◆ Raw data ◆

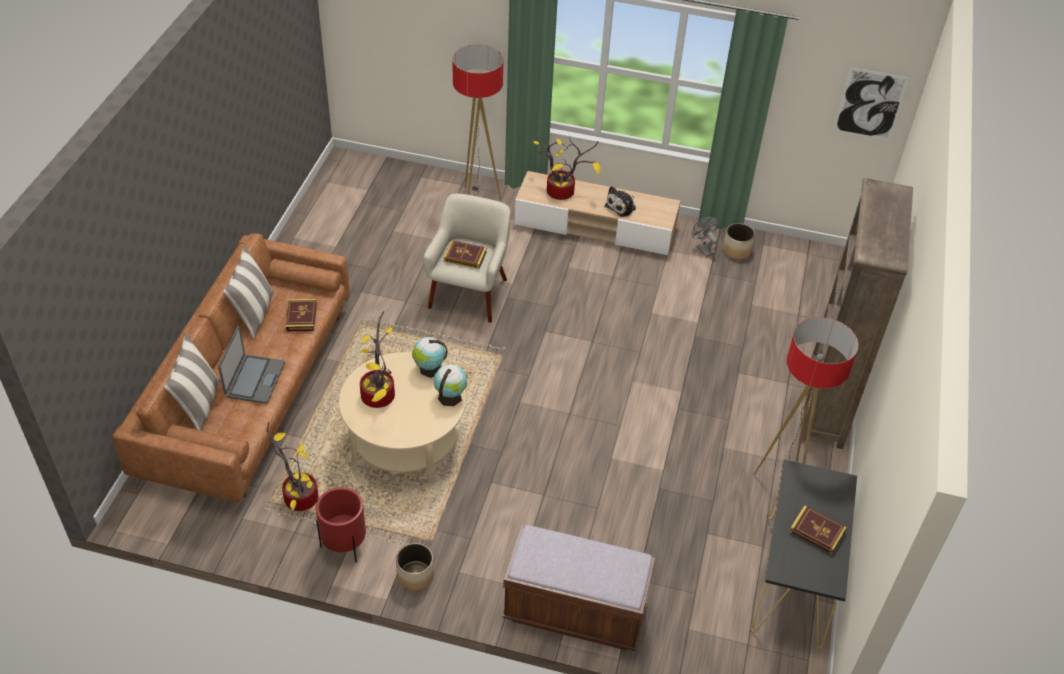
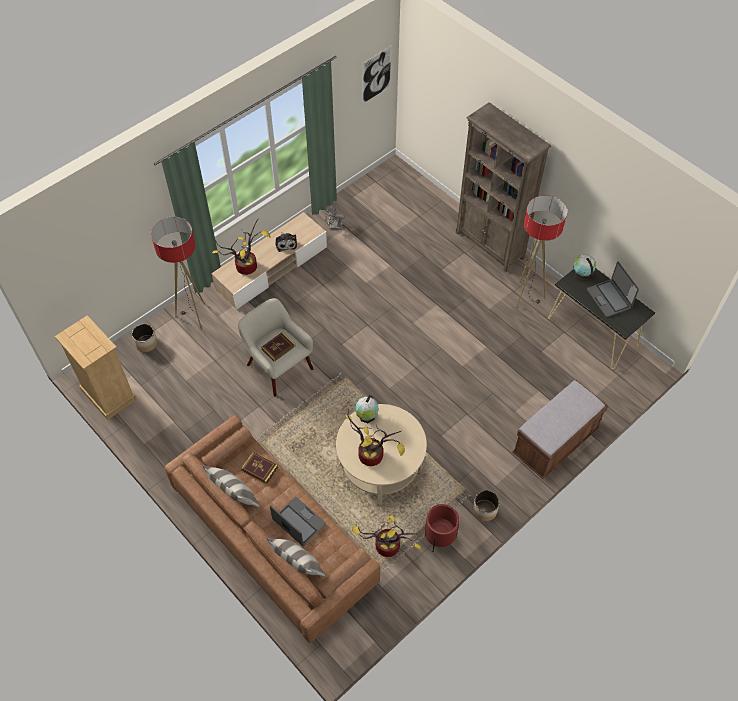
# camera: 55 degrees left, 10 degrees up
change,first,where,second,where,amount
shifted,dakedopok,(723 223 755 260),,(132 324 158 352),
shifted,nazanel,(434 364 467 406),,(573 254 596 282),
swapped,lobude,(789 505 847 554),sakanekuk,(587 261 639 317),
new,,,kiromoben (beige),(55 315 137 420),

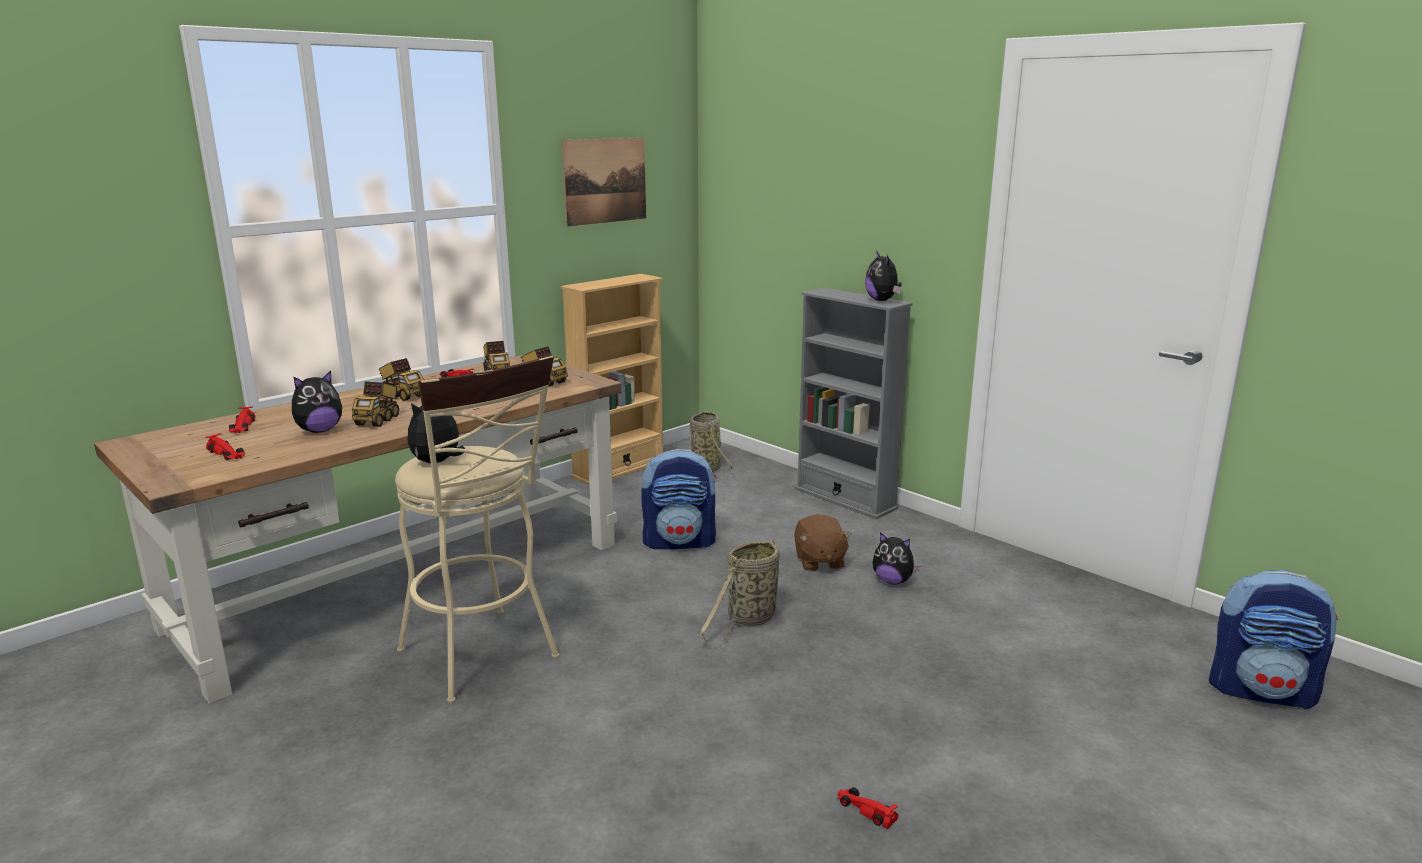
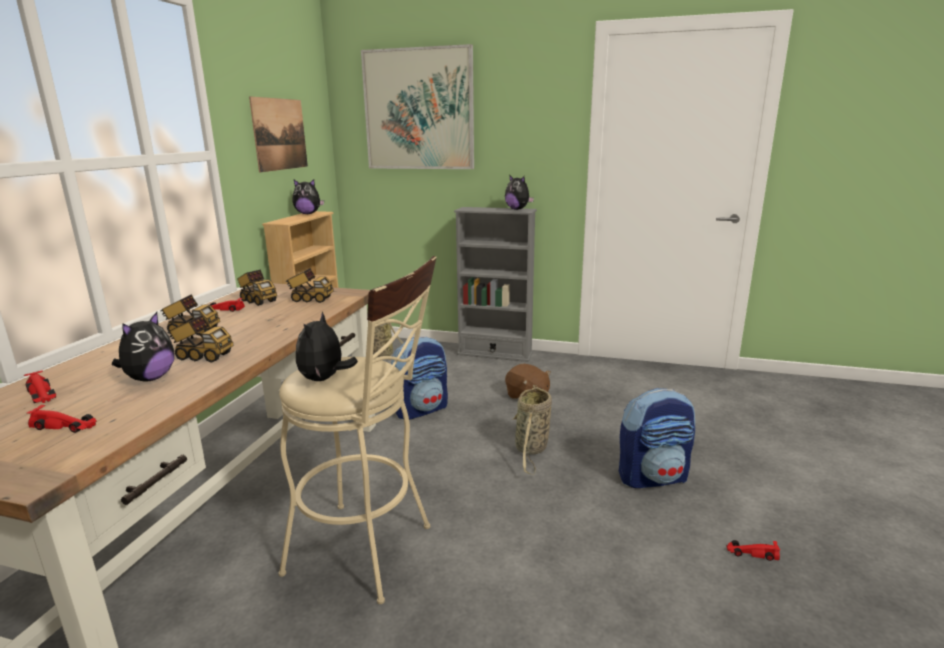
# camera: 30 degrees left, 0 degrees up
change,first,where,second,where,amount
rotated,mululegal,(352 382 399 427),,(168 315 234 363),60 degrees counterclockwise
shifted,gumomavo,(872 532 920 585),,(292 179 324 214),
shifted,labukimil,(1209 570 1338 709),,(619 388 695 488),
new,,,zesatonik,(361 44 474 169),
---
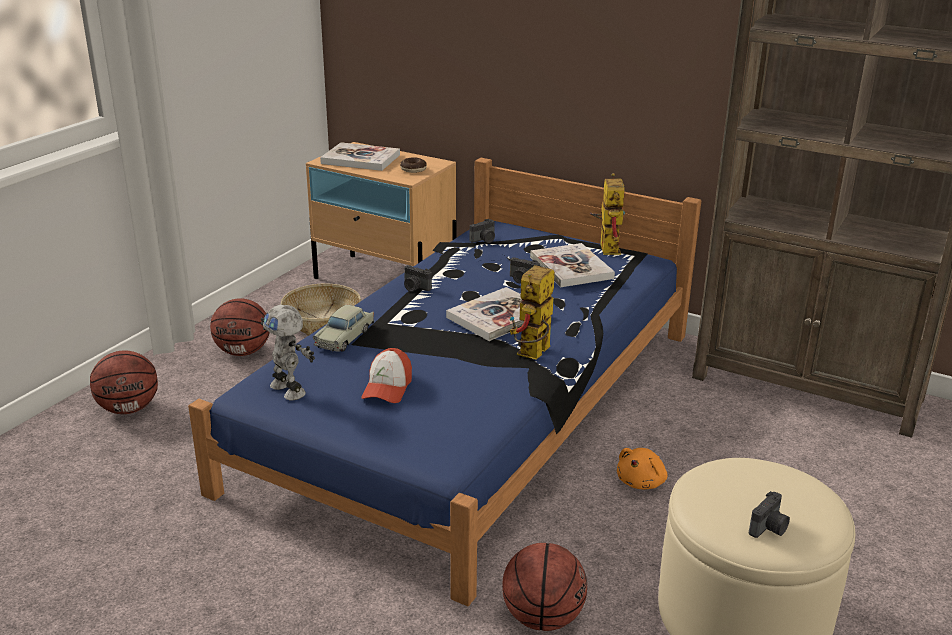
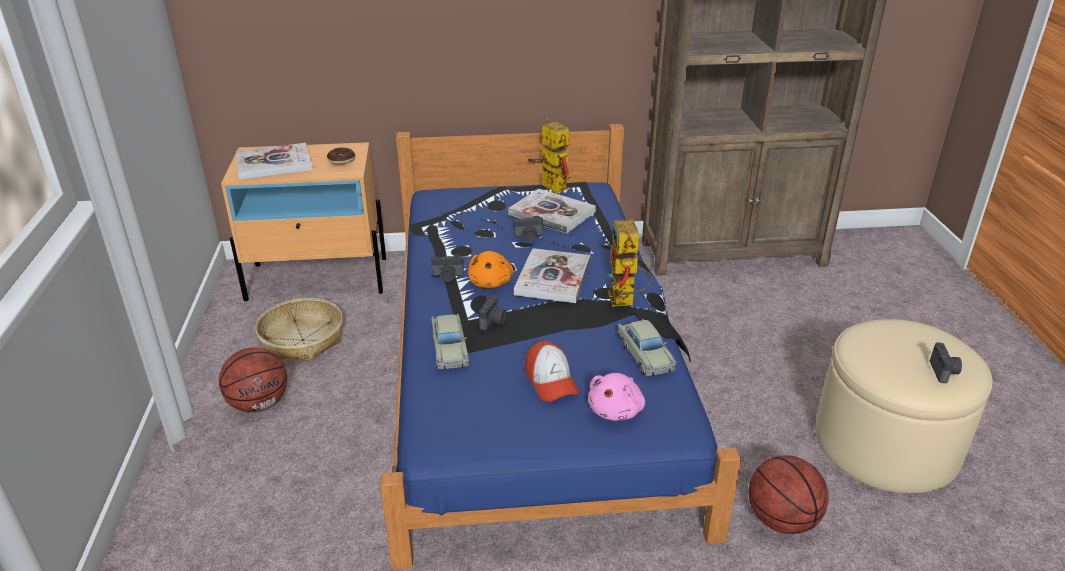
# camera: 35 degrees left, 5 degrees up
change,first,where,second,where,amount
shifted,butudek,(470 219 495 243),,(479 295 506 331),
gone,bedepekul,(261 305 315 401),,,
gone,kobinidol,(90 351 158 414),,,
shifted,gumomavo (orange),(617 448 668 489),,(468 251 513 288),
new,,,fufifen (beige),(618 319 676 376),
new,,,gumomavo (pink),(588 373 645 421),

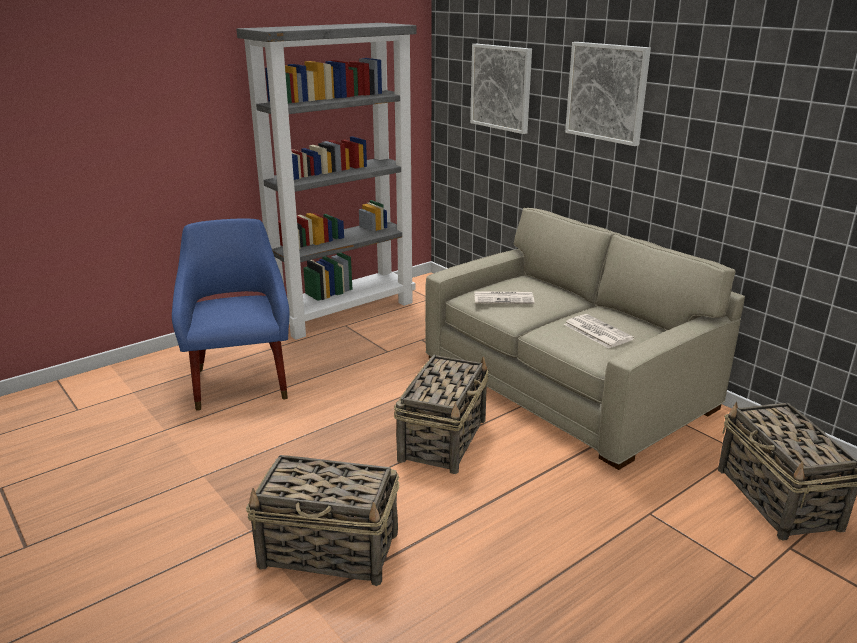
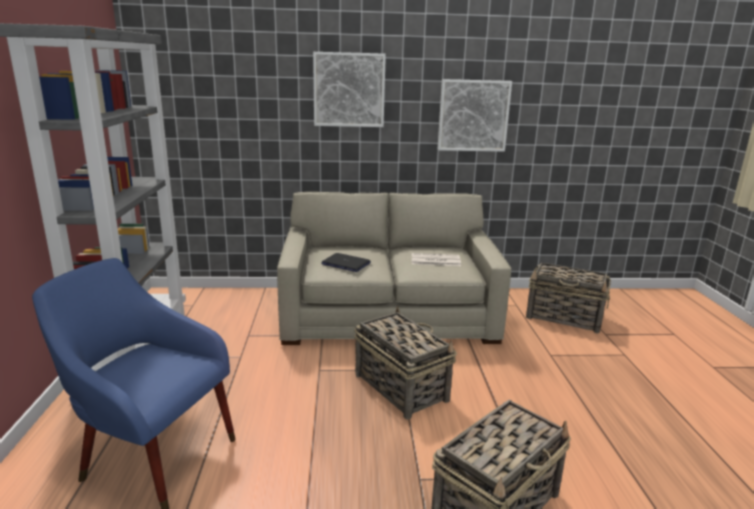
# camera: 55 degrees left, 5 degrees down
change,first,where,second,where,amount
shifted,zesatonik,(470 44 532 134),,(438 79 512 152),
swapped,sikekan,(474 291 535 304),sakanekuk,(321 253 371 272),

◆ Exercise brief ◆
Looking above, find the stretch of lines that opens with the one holding "# camera: 55 degrees left, 10 degrees up" and closes with the one holding "new,,,zesatonik,(361 44 474". Copy it exactly, pictures excluded.

◆ Answer to this problem ◆
# camera: 55 degrees left, 10 degrees up
change,first,where,second,where,amount
shifted,dakedopok,(723 223 755 260),,(132 324 158 352),
shifted,nazanel,(434 364 467 406),,(573 254 596 282),
swapped,lobude,(789 505 847 554),sakanekuk,(587 261 639 317),
new,,,kiromoben (beige),(55 315 137 420),

# camera: 30 degrees left, 0 degrees up
change,first,where,second,where,amount
rotated,mululegal,(352 382 399 427),,(168 315 234 363),60 degrees counterclockwise
shifted,gumomavo,(872 532 920 585),,(292 179 324 214),
shifted,labukimil,(1209 570 1338 709),,(619 388 695 488),
new,,,zesatonik,(361 44 474 169),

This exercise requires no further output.